_Texte à étudier_
LE CINEMA SANS LA TELEVISION ? - 25 juin 2003 à Paris.
En France, grâce à l’action des professionnels et des pouvoirs publics, la télévision a sauvé le cinéma - sa puissance de production et de diffusion, sa diversité créative, son ambition artistique et son poids industriel et financier. Et, ce faisant, la télévision a menacé de contrôler le cinéma. Au cours du dernier quart de siècle, le cinéma aura vécu de la télévision, avec la télévision, contre la télévision. Jamais il n’aura cessé de s’en plaindre, et de vouloir s’en différencier, jamais il n’aura cessé non plus de s’inquiéter à la moindre velléité du petit écran de prendre ses distances avec le grand. Tout indique que cette période, marquée notamment par le rôle central dévolu à Canal Plus depuis 1984, arrive à son terme.
Il est indispensable de gérer le mieux possible la période transitoire, lourde de dangers pour le cinéma, qui s’est ouverte. Les pouvoirs publics et les professionnels s’y emploient, et c’est fort bien ainsi. Mais cette situation, et de nombreux autres facteurs liés aux évolutions des technologiques et des pratiques culturelles, font apparaître la possibilité à plus long terme d’un modèle différent.
Dans quelle mesure ses relations avec la télévision ont-elles transformé le cinéma, dans quelle mesure l’état contemporain des images et de la communication redéfinit-il sa nature et son statut ? Existe-t-il des hypothèses économiquement viables, et esthétiquement souhaitables, de stabilité économique du cinéma sans la télévision, ou du moins en cessant de dépendre massivement d’elle ? Les divers modes de diffusion des films dans des lieux qui leur sont dédiés (en salles, sur les chaînes thématiques, en DVD, à l’exportation, dans le cadre d’une diffusion patrimoniale, à terme sur Internet) constitueront-ils un jour un cadre pérenne, et cohérent ?

_Consignes de travail_
1 – Répondez à ces questions sur le texte consacré au cinéma et à la télévision :
(a) Depuis quelle année Canal Plus joue-t-il un rôle central ?
(b) Qui s'emploie à gérer la période transitoire ?
(c) Quels lieux de diffusion des films sont énumérés entre parenthèses ?
2 – Recopiez le passage du texte sur le cinéma et la télévision qui commence à « LE CINEMA SANS » et se termine à « à son terme. », en rebaptisant « Canal Plus » en « une chaîne payante ».
3 – Prolongez le texte sur le cinéma et la télévision à la suite de sa dernière phrase.

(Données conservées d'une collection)
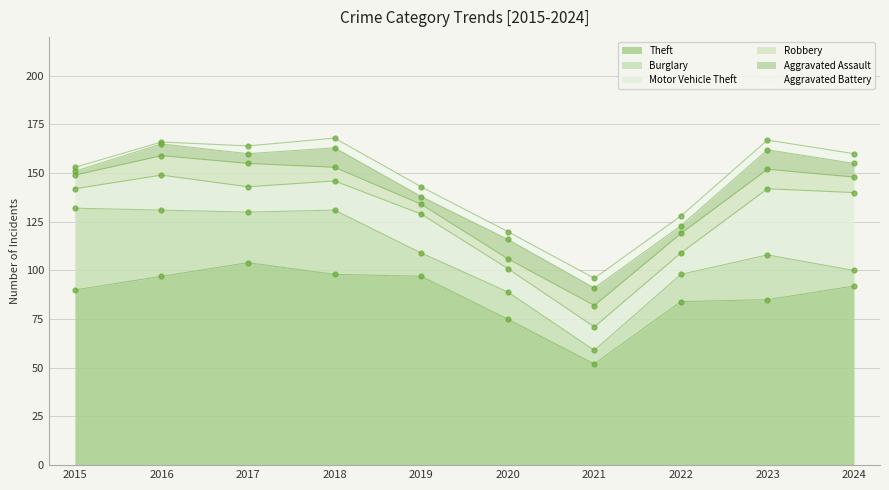

True or false: Theft and Burglary cross at least once.

False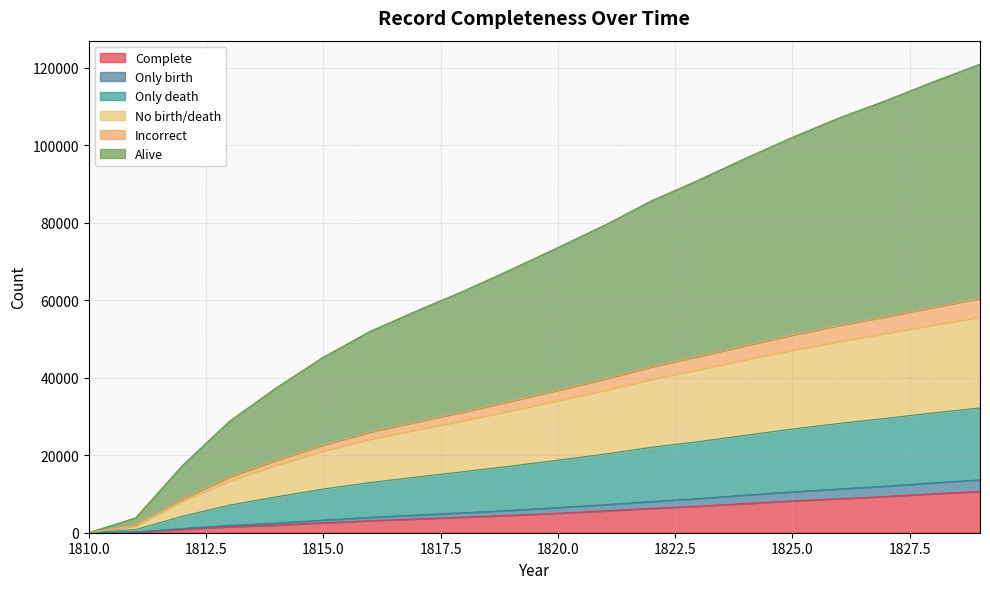

Does the chart have visible grid lines?

Yes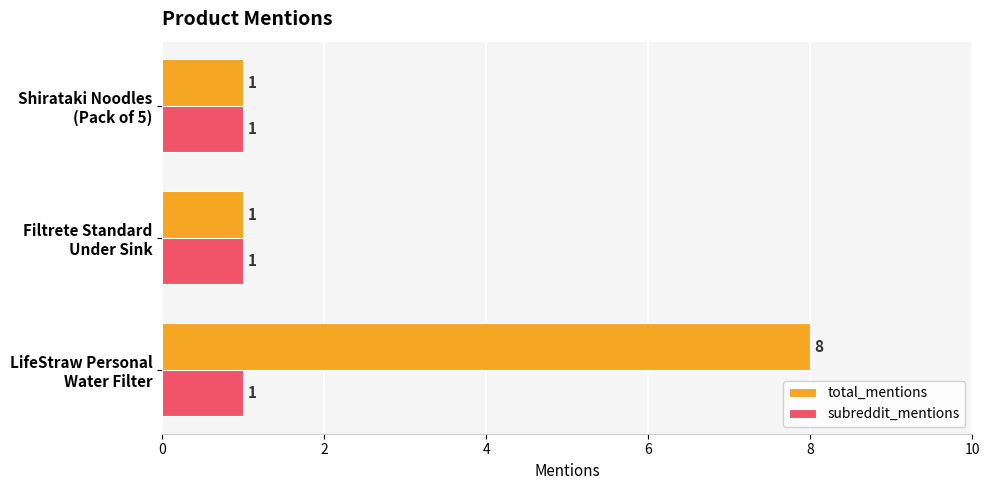

What is the maximum value for total_mentions?

8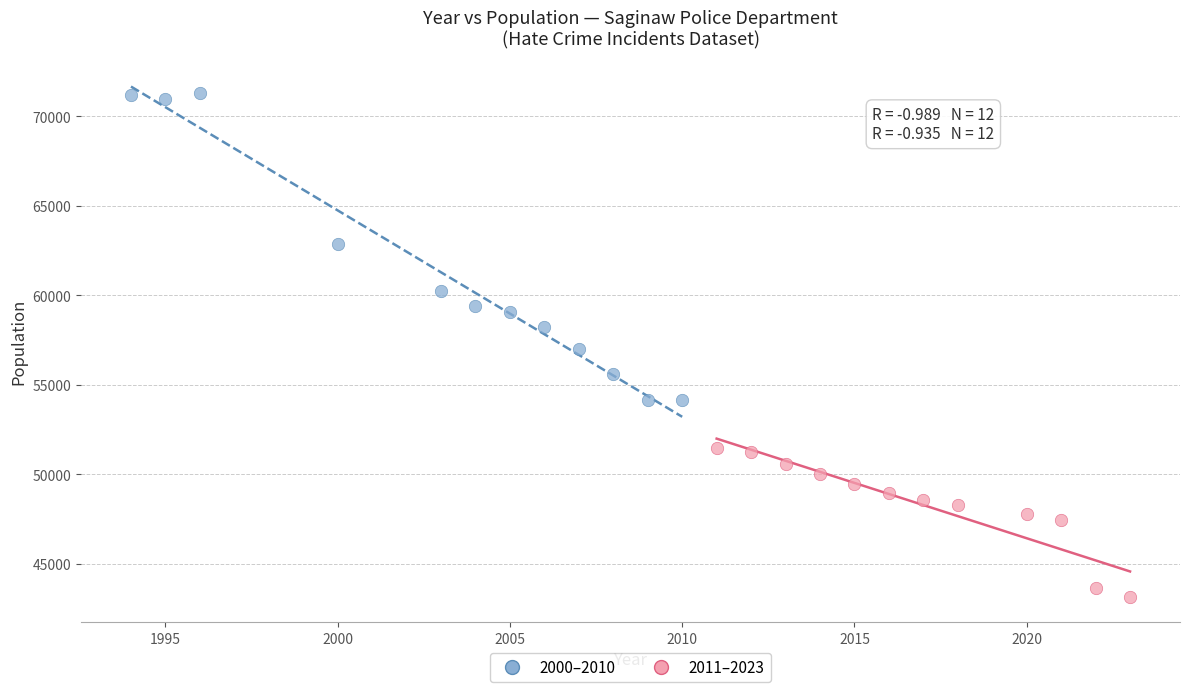

Which series has the largest Y range (max minus min)?

2000–2010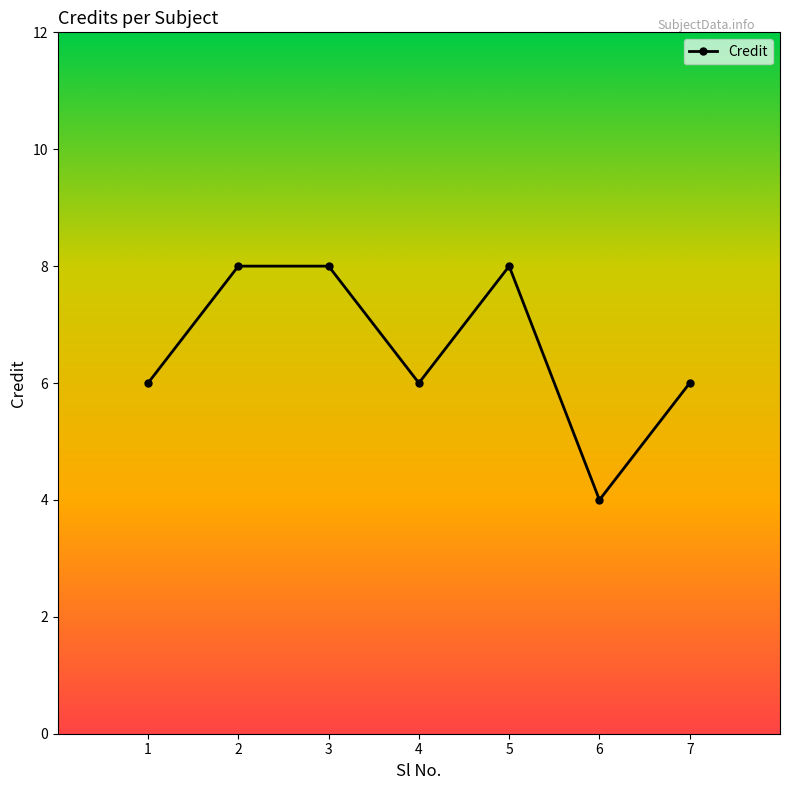

What value does the data have at 3?

8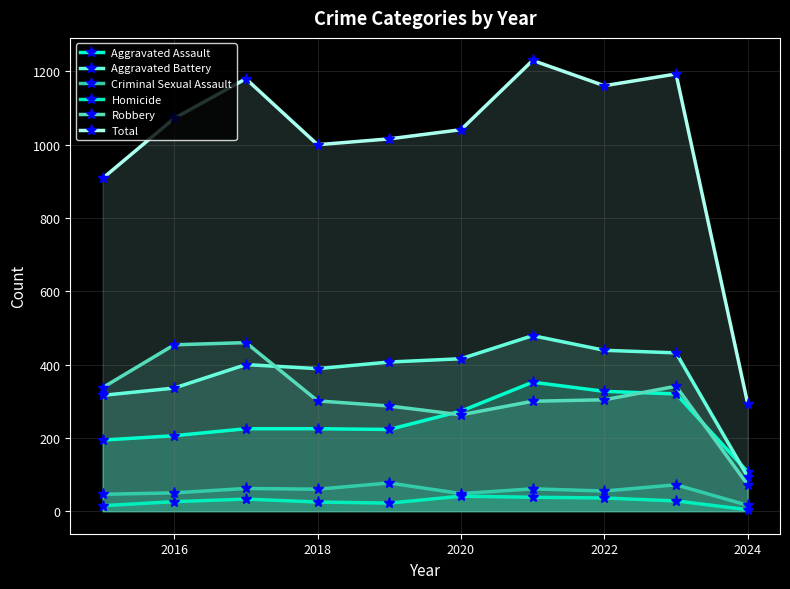

What is the sum of the Aggravated Assault values at 2022 and 9?

330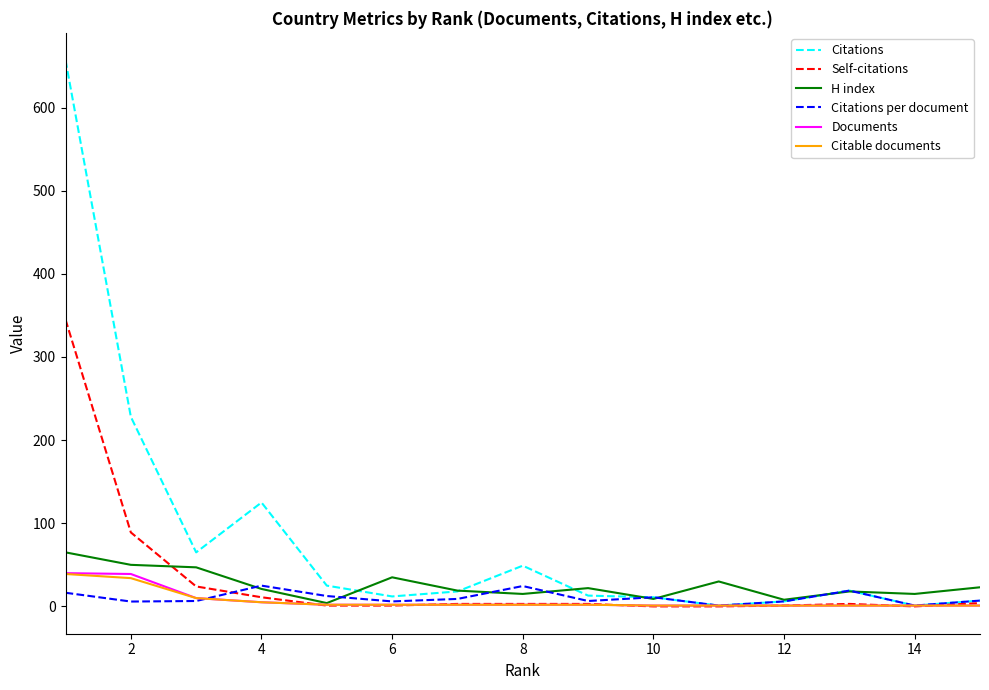

Which series has the largest total across all categories?

Citations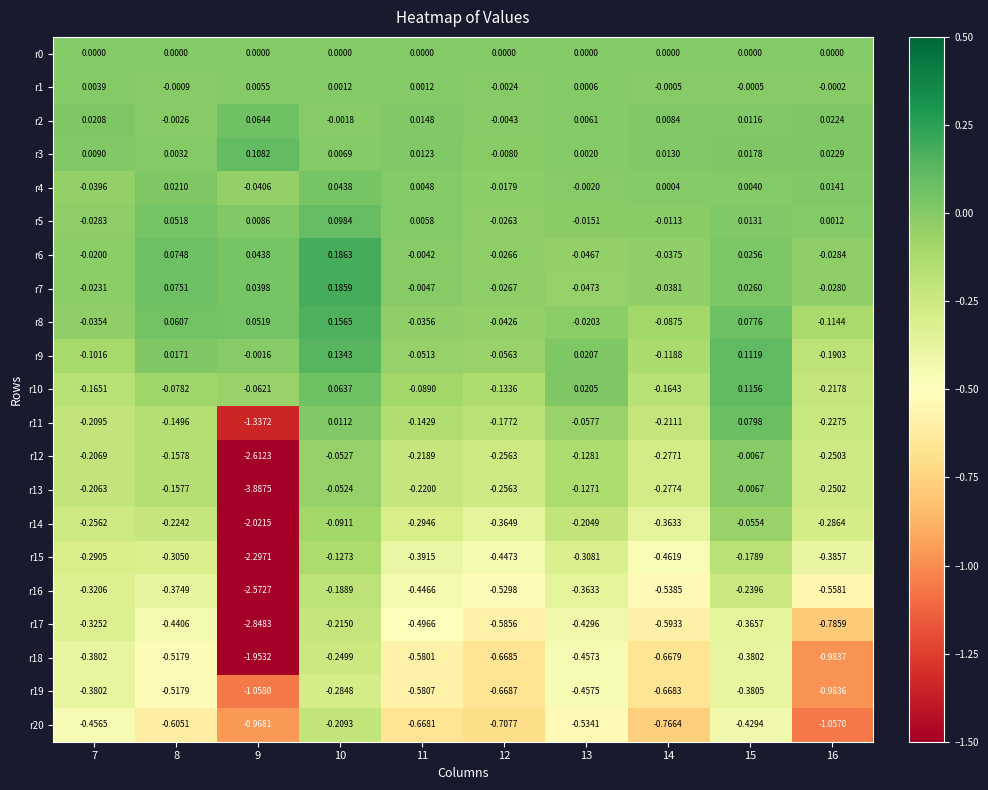

What is the total value across all series at 9?

-21.3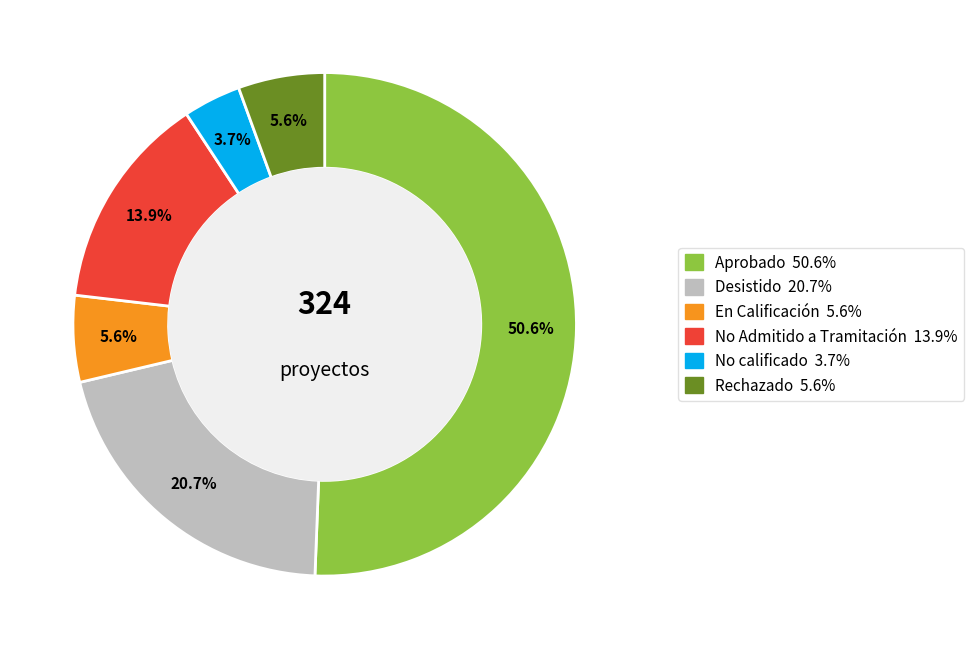

Count the number of slices in the pie.

6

_Réponses aux consignes_
1 –
(a) Depuis 1984.
(b) Les pouvoirs publics et les professionnels.
(c) Les salles, les chaînes thématiques, le DVD, l'exportation, la diffusion patrimoniale et, à terme, Internet.

2 –
LE CINEMA SANS LA TELEVISION ? - 25 juin 2003 à Paris.
En France, grâce à l’action des professionnels et des pouvoirs publics, la télévision a sauvé le cinéma - sa puissance de production et de diffusion, sa diversité créative, son ambition artistique et son poids industriel et financier. Et, ce faisant, la télévision a menacé de contrôler le cinéma. Au cours du dernier quart de siècle, le cinéma aura vécu de la télévision, avec la télévision, contre la télévision. Jamais il n’aura cessé de s’en plaindre, et de vouloir s’en différencier, jamais il n’aura cessé non plus de s’inquiéter à la moindre velléité du petit écran de prendre ses distances avec le grand. Tout indique que cette période, marquée notamment par le rôle central dévolu à une chaîne payante depuis 1984, arrive à son terme.

3 –
Ce sont ces questions, moins directement inspirées par l’urgence mais qui engagent l’avenir et les stratégies à mettre d’ores et déjà en place, qui relèvent par excellence des tâches que s’est fixée l’association L’Exception. C’est sur ces thèmes, envisagés à la fois dans leurs aspects artistiques et dans leurs aspects économiques, qu’elle invitera artistes, professionnels, représentants des pouvoirs publics et acteurs culturels, français et européens, à débattre, confronter les expériences, lors de son séminaire annuel organisé à Sciences-Po, le 25 juin.
Jean-Michel Frodon
QUESTIONS DE FILM
Introduction par Michel Reilhac, directeur du cinéma, ARTE France.
Axes de réflexion :
- Pensez-vous qu’il existe aujourd’hui une différence de nature entre une réalisation de cinéma et de télévision ?
- La différence entre cinéma et télévision est-elle davantage mise en œuvre dans le domaine du documentaire que dans celui de la fiction ?
- Que pensez-vous de l’affirmation : le cinéma et la télévision sont devenus des composantes de plus en plus indistinctes d’un univers audio-visuel beaucoup plus vaste, complexe et flou ?
- Un film doit-il s’affirmer en se différenciant des produits télévisuels, ou audiovisuels en général ? Par quels moyens ?
- Dans quelle mesure la télévision modélise-t-elle, en France et ailleurs, les films de cinéma (ou réputés tels) ?
- Quel rôle attribuer à la taille de l’écran ? La salle est-elle toujours le lieu par excellence du cinéma, le petit écran est-il toujours par nature une altération du processus de cinéma ? Le support de l’image (argentique ou numérique, projeté sur l’écran ou diffusé par celui-ci) est-il encore significatif ?
QUESTIONS DE CINÉMA
Introduction par Marc Nicolas, directeur de la Femis
Axes de réflexion :
- La baisse de régime du modèle économique français de financement du cinéma appuyé principalement sur la télévision traduit-elle selon vous une difficulté transitoire ou une usure irrémédiable ?
- Les chaînes thématiques consacrées au cinéma sont-elles susceptibles de jouer un rôle différent des chaînes généralistes dans la production, la diffusion et la réception des films ?
- Un modèle économique de financement du cinéma s’appuyant sur les télévisions mais sans que Canal + continue de jouer son rôle décisif est-il viable ?
- Quelle importance économique accorder au boom du DVD ? Celui-ci peut-il devenir un facteur de diversité et d’originalité esthétique, ou est-il voué à aggraver la concentration sur les titres les plus « porteurs » ?
- Existe-t-il une possibilité d’asseoir le financement du cinéma uniquement sur les diffusions des films (en salle, sur les différents types de télévision, en vidéo, sur Internet..., dans leur pays d’origine et à l’exportation, comme nouvelle œuvre et comme valeur patrimoniale) ?
- Quel peut être l’effet économique du développement du « Home Cinéma » (projection vidéo sur grand écran à domicile) ?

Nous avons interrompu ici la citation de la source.